Other lecturers included Ronald Grigg (Leeds University, UK) on cascade reactions for heterocyclic synthsis, William Pearson (University of Michigan) on alkaloid synthesis, Jose Baruenga (Universiy of Oviedo, Spain) on heterocyclic synthesis using metal carbene complexes, Dennis Curran (University of Pittsburgh) on fluorous techniques in organic synthesis, Ernst Anders (University of Jena, Germany) on the synthesis of novel heterocycles, Joachim Schantl (University of Innsbruck, Austria) on synthesis of cyclic azomethine imines, and Nicos Petasis (Universit of Southern California, Los Angeles) on heterocyclic synthesis using organoboron compounds.

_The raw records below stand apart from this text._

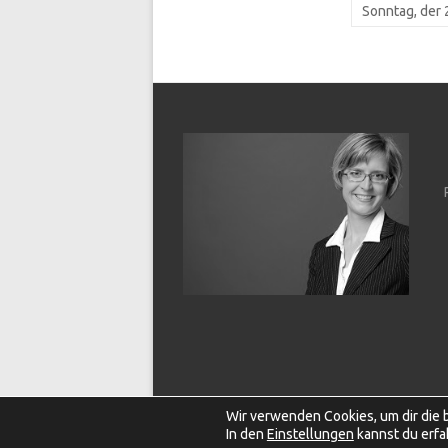
Sonntag, der 
Wir verwenden Cookies, um dir die 
Copyright © 2026
Kanzlei Beuttler
In den
Einstellungen
kannst du erfa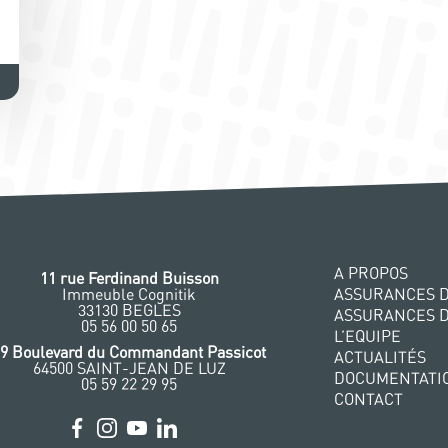
A PROPOS
11 rue Ferdinand Buisson
Immeuble Cognitik
ASSURANCES D
33130 BEGLES
ASSURANCES 
‭05 56 00 50 65
L’EQUIPE
29 Boulevard du Commandant Passicot
ACTUALITÉS
64500 SAINT-JEAN DE LUZ
DOCUMENTATI
05 59 22 29 95
CONTACT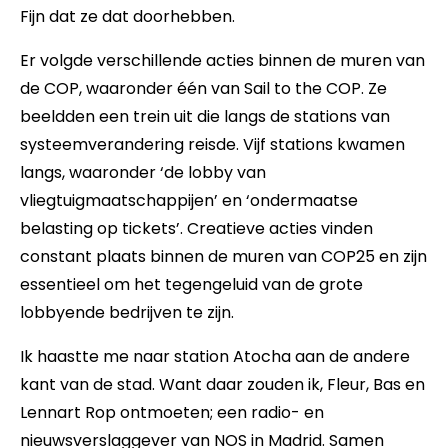
Fijn dat ze dat doorhebben.
Er volgde verschillende acties binnen de muren van
de COP, waaronder één van Sail to the COP. Ze
beeldden een trein uit die langs de stations van
systeemverandering reisde. Vijf stations kwamen
langs, waaronder ‘de lobby van
vliegtuigmaatschappijen’ en ‘ondermaatse
belasting op tickets’. Creatieve acties vinden
constant plaats binnen de muren van COP25 en zijn
essentieel om het tegengeluid van de grote
lobbyende bedrijven te zijn.
Ik haastte me naar station Atocha aan de andere
kant van de stad. Want daar zouden ik, Fleur, Bas en
Lennart Rop ontmoeten; een radio- en
nieuwsverslaggever van NOS in Madrid. Samen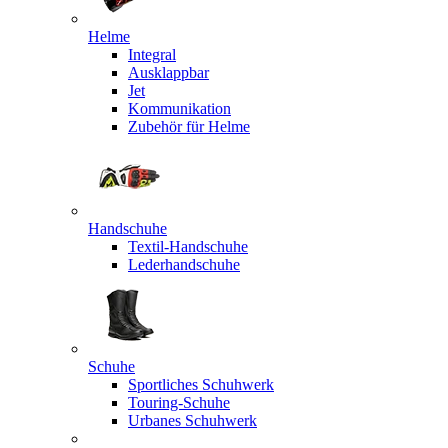
Helme
Integral
Ausklappbar
Jet
Kommunikation
Zubehör für Helme
Handschuhe
Textil-Handschuhe
Lederhandschuhe
Schuhe
Sportliches Schuhwerk
Touring-Schuhe
Urbanes Schuhwerk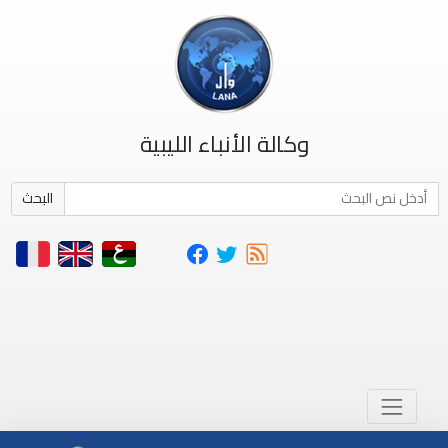
وكالة الأنباء الليبية
البحث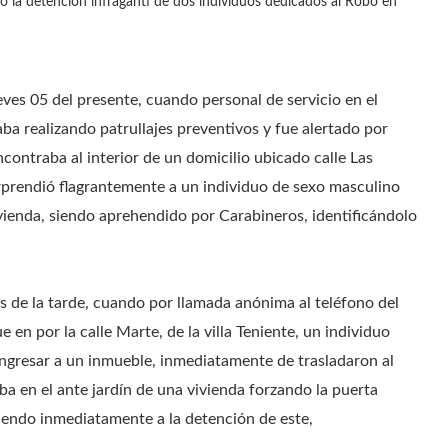
ó la detención infraganti de dos individuos dedicados al Robo en
eves 05 del presente, cuando personal de servicio en el
a realizando patrullajes preventivos y fue alertado por
contraba al interior de un domicilio ubicado calle Las
orprendió flagrantemente a un individuo de sexo masculino
vivienda, siendo aprehendido por Carabineros, identificándolo
s de la tarde, cuando por llamada anónima al teléfono del
 en por la calle Marte, de la villa Teniente, un individuo
ngresar a un inmueble, inmediatamente de trasladaron al
a en el ante jardín de una vivienda forzando la puerta
diendo inmediatamente a la detención de este,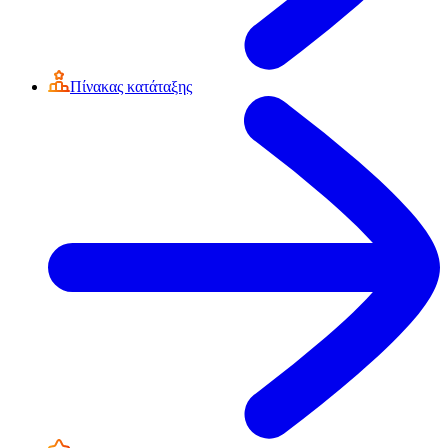
Πίνακας κατάταξης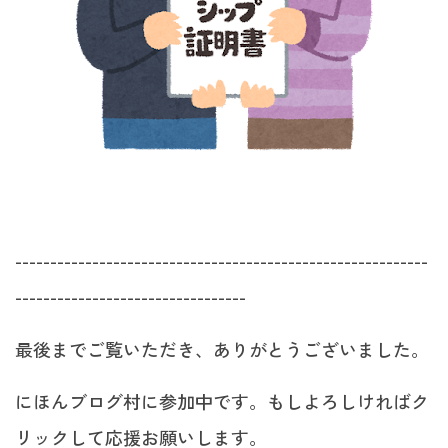
-----------------------------------------------------------
---------------------------------
最後までご覧いただき、ありがとうございました。
にほんブログ村に参加中です。もしよろしければク
リックして応援お願いします。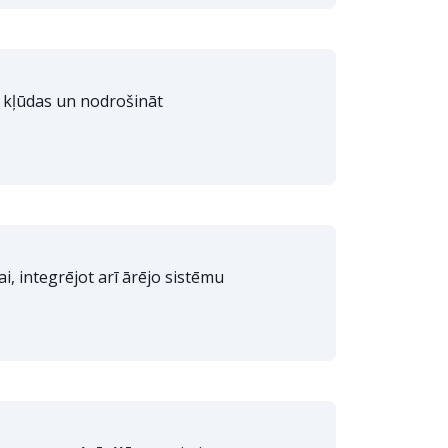
t kļūdas un nodrošināt
i, integrējot arī ārējo sistēmu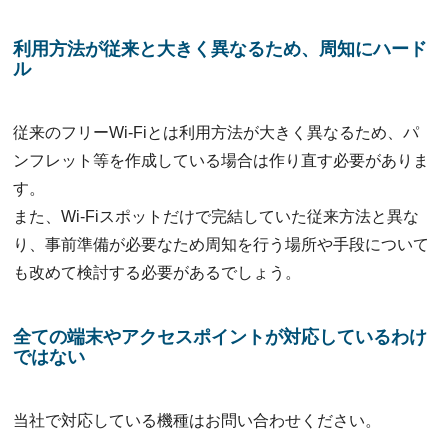
利用方法が従来と大きく異なるため、周知にハード
ル
従来のフリーWi-Fiとは利用方法が大きく異なるため、パ
ンフレット等を作成している場合は作り直す必要がありま
す。
また、Wi-Fiスポットだけで完結していた従来方法と異な
り、事前準備が必要なため周知を行う場所や手段について
も改めて検討する必要があるでしょう。
全ての端末やアクセスポイントが対応しているわけ
ではない
当社で対応している機種はお問い合わせください。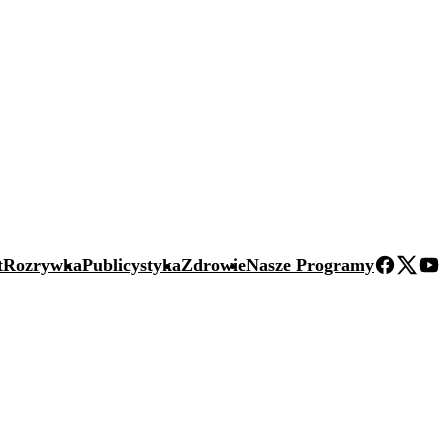
t
Rozrywka
Publicystyka
Zdrowie
Nasze Programy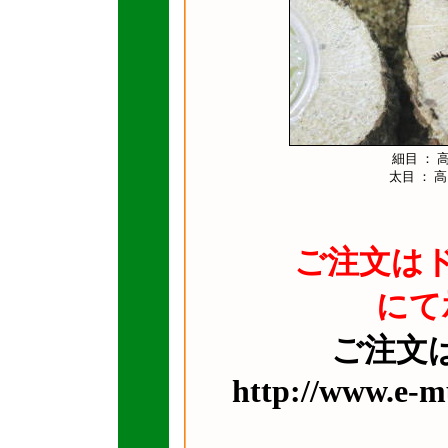
細目 ： 
太目 ： 高
ご注文は
にて
ご注文は
http://www.e-m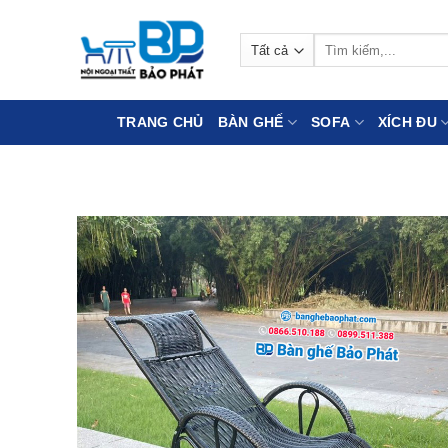
Bỏ
qua
Tìm
nội
kiếm:
dung
TRANG CHỦ
BÀN GHẾ
SOFA
XÍCH ĐU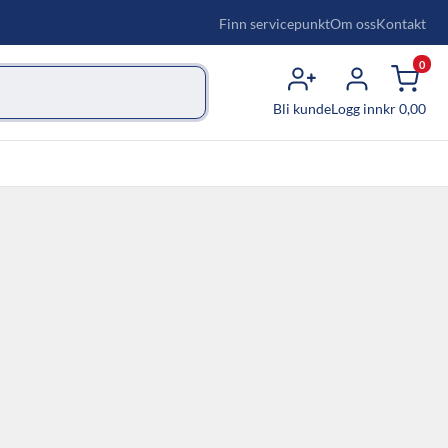
Finn servicepunkt
Om oss
Kontakt
0
Bli kunde
Logg inn
kr
0,00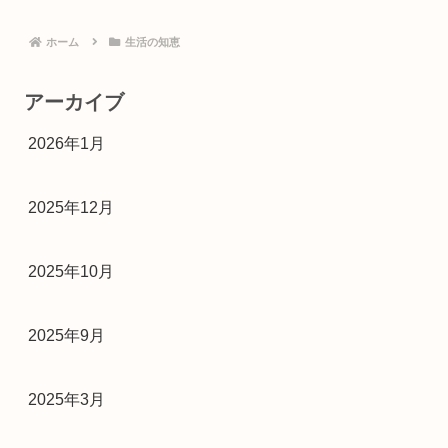
ホーム
生活の知恵
アーカイブ
2026年1月
2025年12月
2025年10月
2025年9月
2025年3月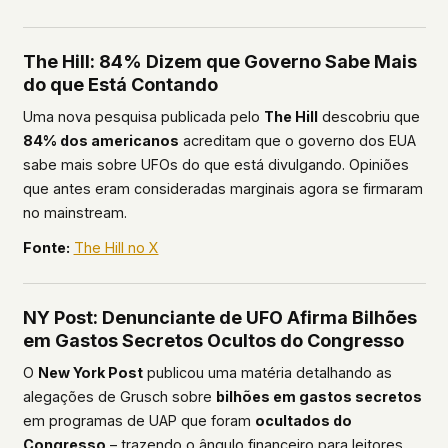
The Hill: 84% Dizem que Governo Sabe Mais
do que Está Contando
Uma nova pesquisa publicada pelo
The Hill
descobriu que
84% dos americanos
acreditam que o governo dos EUA
sabe mais sobre UFOs do que está divulgando. Opiniões
que antes eram consideradas marginais agora se firmaram
no mainstream.
Fonte:
The Hill no X
NY Post: Denunciante de UFO Afirma Bilhões
em Gastos Secretos Ocultos do Congresso
O
New York Post
publicou uma matéria detalhando as
alegações de Grusch sobre
bilhões em gastos secretos
em programas de UAP que foram
ocultados do
Congresso
– trazendo o ângulo financeiro para leitores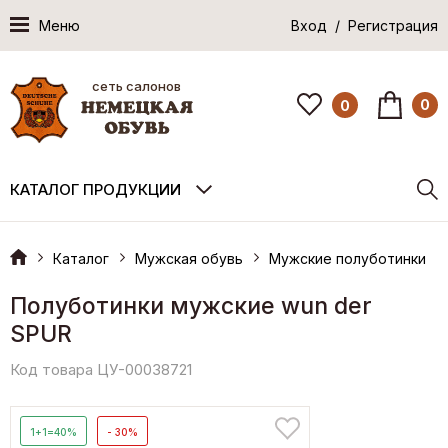
Меню
Вход / Регистрация
сеть салонов
0
0
КАТАЛОГ ПРОДУКЦИИ
Каталог
Мужская обувь
Мужские полуботинки
Полуботинки мужские wun der
SPUR
Код товара ЦУ-00038721
1+1=40%
- 30%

A feature of the conference was an initial full day short course on the fundamentals of heterocyclic chemistry. The Florida Heterocyclic Conference is also used to support ARKIVOC (Archive for Organic Chemistry), a free on-line refereed journal covering all aspects of organic chemistry, available at http://www.arkat.org

 

Thomas T. Tidwell, University of Toronto, is president of the IUPAC Organic and Biomolecular Chemistry Division.